### Dataset entries
* * *

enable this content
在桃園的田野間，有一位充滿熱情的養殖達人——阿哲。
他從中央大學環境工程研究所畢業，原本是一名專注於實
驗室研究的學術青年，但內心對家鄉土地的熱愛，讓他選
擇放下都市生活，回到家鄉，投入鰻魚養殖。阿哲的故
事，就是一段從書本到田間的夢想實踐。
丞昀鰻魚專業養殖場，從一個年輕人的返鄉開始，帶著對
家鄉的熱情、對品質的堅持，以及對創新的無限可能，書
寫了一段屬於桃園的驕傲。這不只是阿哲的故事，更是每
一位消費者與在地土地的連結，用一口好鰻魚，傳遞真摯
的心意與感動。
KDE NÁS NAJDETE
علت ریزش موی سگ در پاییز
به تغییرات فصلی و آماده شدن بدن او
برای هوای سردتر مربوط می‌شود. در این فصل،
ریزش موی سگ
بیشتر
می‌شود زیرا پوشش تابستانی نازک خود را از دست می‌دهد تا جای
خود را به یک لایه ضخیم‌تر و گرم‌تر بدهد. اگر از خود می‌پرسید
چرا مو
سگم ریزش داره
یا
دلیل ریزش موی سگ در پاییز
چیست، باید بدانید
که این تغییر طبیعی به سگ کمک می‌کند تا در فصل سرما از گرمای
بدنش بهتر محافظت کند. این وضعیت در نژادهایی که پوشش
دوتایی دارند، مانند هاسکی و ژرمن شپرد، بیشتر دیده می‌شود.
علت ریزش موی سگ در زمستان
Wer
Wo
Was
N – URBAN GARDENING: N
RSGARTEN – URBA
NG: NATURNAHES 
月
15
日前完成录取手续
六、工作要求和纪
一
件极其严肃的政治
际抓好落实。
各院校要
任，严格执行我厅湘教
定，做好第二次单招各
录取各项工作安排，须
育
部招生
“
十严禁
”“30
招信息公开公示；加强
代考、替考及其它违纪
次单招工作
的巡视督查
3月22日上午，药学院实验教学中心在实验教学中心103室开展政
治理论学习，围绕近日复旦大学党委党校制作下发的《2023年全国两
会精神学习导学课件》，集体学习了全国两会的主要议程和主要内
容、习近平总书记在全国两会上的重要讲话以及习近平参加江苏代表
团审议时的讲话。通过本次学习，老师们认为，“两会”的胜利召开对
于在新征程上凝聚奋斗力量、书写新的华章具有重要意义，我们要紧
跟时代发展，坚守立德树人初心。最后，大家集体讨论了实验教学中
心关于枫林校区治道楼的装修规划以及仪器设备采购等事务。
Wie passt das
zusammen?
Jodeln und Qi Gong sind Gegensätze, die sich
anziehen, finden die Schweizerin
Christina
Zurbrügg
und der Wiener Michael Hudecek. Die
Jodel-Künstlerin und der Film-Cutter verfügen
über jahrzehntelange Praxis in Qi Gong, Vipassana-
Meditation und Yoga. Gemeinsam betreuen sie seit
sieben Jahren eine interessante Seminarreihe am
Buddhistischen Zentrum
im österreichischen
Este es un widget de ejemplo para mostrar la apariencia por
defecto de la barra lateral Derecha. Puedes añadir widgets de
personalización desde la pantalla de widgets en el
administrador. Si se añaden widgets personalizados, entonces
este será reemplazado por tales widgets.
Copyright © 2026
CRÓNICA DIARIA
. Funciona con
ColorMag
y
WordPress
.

* * *

### Brief
Rewrite the lines from the first one through the line containing "دوتایی دارند، مانند", putting "虱目魚" wherever "鰻魚" appears and leaving everything else unchanged.

### Response area
enable this content
在桃園的田野間，有一位充滿熱情的養殖達人——阿哲。
他從中央大學環境工程研究所畢業，原本是一名專注於實
驗室研究的學術青年，但內心對家鄉土地的熱愛，讓他選
擇放下都市生活，回到家鄉，投入虱目魚養殖。阿哲的故
事，就是一段從書本到田間的夢想實踐。
丞昀虱目魚專業養殖場，從一個年輕人的返鄉開始，帶著對
家鄉的熱情、對品質的堅持，以及對創新的無限可能，書
寫了一段屬於桃園的驕傲。這不只是阿哲的故事，更是每
一位消費者與在地土地的連結，用一口好虱目魚，傳遞真摯
的心意與感動。
KDE NÁS NAJDETE
علت ریزش موی سگ در پاییز
به تغییرات فصلی و آماده شدن بدن او
برای هوای سردتر مربوط می‌شود. در این فصل،
ریزش موی سگ
بیشتر
می‌شود زیرا پوشش تابستانی نازک خود را از دست می‌دهد تا جای
خود را به یک لایه ضخیم‌تر و گرم‌تر بدهد. اگر از خود می‌پرسید
چرا مو
سگم ریزش داره
یا
دلیل ریزش موی سگ در پاییز
چیست، باید بدانید
که این تغییر طبیعی به سگ کمک می‌کند تا در فصل سرما از گرمای
بدنش بهتر محافظت کند. این وضعیت در نژادهایی که پوشش
دوتایی دارند، مانند هاسکی و ژرمن شپرد، بیشتر دیده می‌شود.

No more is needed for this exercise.